Anyway, Apophis referred to Klorel as his son by having "seeded" the queen, meaning that symbiote is a direct child of Apophis' symbiote via direct sexual reproduction. How do we reconcile that with the other thing?
On top of that, the thing about eating the next generation to preserve themselves... well, that's plausible, but given the apparent numbers of the Goa'uld and their apparent rate of reproduction, I'm not sure it would be enough!
and I discussed this and figured out how it could work. Basically, the Goa'uld have three genders-- male, female, and neuter. The females are the queens, naturally. They can spawn any number of offpring, and (given their apparent level of control) can select the gender-- but only when they have been impregnated by a male
. They can spawn without a male-- but the results are always neuter. With a male, they can choose to spawn more males and females for the next generation, but probably most of them are still neuter. This would comprise the vast majority of the Goa'uld we see.
Obviously, breeding females are always queens. But it also seems likely that the breeding males would comprise the body of the System Lords. A neuter might be able to seize power, but he couldn't form a dynasty. Maybe not every breeding male is a System Lord, but every System Lord has to be a breeding male (with the exception of a few queens). With their sons waiting to take their place.
So, with only a limited number of breeding males in existence, and a limited number of breedable offspring, it would be a lot easier to keep their population under control. Instead of chowing down on hundreds/thousands/millions of symbiotes in some sort of massive binging ritual, all they have to do is kill the specific offspring who are a danger to them. Which explains why it appears to be a special ceremony, and why no one else is aware of it.

Your tasks =
(a) According to the Goa'uld passage, what three genders do the Goa'uld have?
(b) In the rows starting at the line that contains "genus: Lasiocampa" and ending at the line that contains "genus: Buteo", both included, change "common name" to "vernacular name" and leave all else unchanged. Give only those lines.
The rows have no connection to the Goa'uld passage.

[Stored entries]
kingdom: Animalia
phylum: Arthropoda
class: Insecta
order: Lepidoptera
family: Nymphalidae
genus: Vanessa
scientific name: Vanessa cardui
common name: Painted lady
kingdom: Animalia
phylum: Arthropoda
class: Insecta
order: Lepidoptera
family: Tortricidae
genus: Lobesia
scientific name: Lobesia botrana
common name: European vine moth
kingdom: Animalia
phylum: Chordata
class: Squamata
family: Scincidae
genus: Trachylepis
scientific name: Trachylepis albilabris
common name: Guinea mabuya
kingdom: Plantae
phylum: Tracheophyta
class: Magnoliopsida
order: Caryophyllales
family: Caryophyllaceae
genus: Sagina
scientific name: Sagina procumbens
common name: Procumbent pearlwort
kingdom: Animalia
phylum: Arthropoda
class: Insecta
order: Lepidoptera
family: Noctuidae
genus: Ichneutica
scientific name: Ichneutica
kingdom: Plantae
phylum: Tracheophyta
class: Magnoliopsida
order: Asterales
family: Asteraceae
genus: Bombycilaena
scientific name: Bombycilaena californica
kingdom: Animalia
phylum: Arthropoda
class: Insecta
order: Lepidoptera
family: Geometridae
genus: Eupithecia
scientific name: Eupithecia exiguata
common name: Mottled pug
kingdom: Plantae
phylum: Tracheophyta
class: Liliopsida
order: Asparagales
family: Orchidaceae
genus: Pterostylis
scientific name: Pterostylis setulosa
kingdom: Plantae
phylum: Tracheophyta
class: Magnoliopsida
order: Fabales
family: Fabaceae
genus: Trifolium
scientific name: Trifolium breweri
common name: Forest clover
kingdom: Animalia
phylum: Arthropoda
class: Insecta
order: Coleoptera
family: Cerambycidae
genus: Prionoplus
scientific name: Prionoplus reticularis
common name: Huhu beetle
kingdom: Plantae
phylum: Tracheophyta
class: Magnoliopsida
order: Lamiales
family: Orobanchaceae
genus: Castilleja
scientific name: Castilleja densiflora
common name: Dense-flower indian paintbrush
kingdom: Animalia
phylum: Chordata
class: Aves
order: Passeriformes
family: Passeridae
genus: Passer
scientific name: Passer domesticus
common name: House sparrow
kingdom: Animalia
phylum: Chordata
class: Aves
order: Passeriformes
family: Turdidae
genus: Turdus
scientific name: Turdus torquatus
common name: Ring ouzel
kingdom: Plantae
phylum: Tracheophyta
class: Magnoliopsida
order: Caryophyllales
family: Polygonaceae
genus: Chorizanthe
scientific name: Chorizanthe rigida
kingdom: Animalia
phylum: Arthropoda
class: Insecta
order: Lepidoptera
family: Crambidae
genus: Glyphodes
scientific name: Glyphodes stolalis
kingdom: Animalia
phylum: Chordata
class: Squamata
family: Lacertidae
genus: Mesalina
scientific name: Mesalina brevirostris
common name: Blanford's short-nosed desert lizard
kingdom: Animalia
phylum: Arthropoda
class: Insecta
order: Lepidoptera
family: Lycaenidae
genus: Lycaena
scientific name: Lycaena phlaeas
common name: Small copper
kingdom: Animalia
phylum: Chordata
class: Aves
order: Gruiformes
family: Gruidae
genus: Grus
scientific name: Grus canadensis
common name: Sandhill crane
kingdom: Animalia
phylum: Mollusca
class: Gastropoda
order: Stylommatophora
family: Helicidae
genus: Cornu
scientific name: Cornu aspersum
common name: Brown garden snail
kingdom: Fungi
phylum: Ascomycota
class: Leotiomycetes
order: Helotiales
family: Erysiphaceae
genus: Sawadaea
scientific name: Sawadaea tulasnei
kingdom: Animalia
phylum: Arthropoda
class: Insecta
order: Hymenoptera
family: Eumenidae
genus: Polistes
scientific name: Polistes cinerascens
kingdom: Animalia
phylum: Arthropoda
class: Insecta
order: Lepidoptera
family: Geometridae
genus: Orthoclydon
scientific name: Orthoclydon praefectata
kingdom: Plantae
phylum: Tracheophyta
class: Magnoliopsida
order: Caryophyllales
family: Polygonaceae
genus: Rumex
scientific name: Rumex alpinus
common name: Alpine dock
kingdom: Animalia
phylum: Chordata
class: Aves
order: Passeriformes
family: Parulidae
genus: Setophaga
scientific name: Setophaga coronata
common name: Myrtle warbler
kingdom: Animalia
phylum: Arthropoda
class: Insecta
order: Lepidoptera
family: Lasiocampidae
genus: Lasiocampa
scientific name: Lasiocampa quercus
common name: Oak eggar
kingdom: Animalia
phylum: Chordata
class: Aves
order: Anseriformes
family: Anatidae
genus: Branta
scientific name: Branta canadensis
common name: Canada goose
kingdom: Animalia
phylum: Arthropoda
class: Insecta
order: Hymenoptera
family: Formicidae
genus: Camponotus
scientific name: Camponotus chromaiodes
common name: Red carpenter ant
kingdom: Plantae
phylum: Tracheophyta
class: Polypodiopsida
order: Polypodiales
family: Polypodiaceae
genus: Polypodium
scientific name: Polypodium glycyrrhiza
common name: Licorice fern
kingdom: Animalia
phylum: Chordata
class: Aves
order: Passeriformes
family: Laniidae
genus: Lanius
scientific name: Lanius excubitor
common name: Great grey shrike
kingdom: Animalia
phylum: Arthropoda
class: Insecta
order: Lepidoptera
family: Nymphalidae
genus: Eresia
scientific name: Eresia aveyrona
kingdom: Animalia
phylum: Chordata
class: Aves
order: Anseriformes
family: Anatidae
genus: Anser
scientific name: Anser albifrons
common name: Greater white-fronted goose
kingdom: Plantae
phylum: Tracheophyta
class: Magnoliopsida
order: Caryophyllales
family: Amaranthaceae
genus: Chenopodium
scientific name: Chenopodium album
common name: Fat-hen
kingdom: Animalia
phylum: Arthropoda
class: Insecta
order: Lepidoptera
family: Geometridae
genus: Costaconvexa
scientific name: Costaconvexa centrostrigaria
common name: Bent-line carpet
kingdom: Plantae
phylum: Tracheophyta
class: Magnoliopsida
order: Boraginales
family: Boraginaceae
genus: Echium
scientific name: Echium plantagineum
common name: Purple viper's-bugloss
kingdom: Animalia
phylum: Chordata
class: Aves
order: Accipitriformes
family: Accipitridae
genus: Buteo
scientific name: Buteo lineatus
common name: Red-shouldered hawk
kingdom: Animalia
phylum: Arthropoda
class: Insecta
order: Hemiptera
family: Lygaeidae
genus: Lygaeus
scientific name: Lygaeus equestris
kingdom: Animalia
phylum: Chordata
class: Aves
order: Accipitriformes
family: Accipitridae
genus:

Solutions to the tasks =
(a) Male, female, and neuter.

(b)
genus: Lasiocampa
scientific name: Lasiocampa quercus
vernacular name: Oak eggar
kingdom: Animalia
phylum: Chordata
class: Aves
order: Anseriformes
family: Anatidae
genus: Branta
scientific name: Branta canadensis
vernacular name: Canada goose
kingdom: Animalia
phylum: Arthropoda
class: Insecta
order: Hymenoptera
family: Formicidae
genus: Camponotus
scientific name: Camponotus chromaiodes
vernacular name: Red carpenter ant
kingdom: Plantae
phylum: Tracheophyta
class: Polypodiopsida
order: Polypodiales
family: Polypodiaceae
genus: Polypodium
scientific name: Polypodium glycyrrhiza
vernacular name: Licorice fern
kingdom: Animalia
phylum: Chordata
class: Aves
order: Passeriformes
family: Laniidae
genus: Lanius
scientific name: Lanius excubitor
vernacular name: Great grey shrike
kingdom: Animalia
phylum: Arthropoda
class: Insecta
order: Lepidoptera
family: Nymphalidae
genus: Eresia
scientific name: Eresia aveyrona
kingdom: Animalia
phylum: Chordata
class: Aves
order: Anseriformes
family: Anatidae
genus: Anser
scientific name: Anser albifrons
vernacular name: Greater white-fronted goose
kingdom: Plantae
phylum: Tracheophyta
class: Magnoliopsida
order: Caryophyllales
family: Amaranthaceae
genus: Chenopodium
scientific name: Chenopodium album
vernacular name: Fat-hen
kingdom: Animalia
phylum: Arthropoda
class: Insecta
order: Lepidoptera
family: Geometridae
genus: Costaconvexa
scientific name: Costaconvexa centrostrigaria
vernacular name: Bent-line carpet
kingdom: Plantae
phylum: Tracheophyta
class: Magnoliopsida
order: Boraginales
family: Boraginaceae
genus: Echium
scientific name: Echium plantagineum
vernacular name: Purple viper's-bugloss
kingdom: Animalia
phylum: Chordata
class: Aves
order: Accipitriformes
family: Accipitridae
genus: Buteo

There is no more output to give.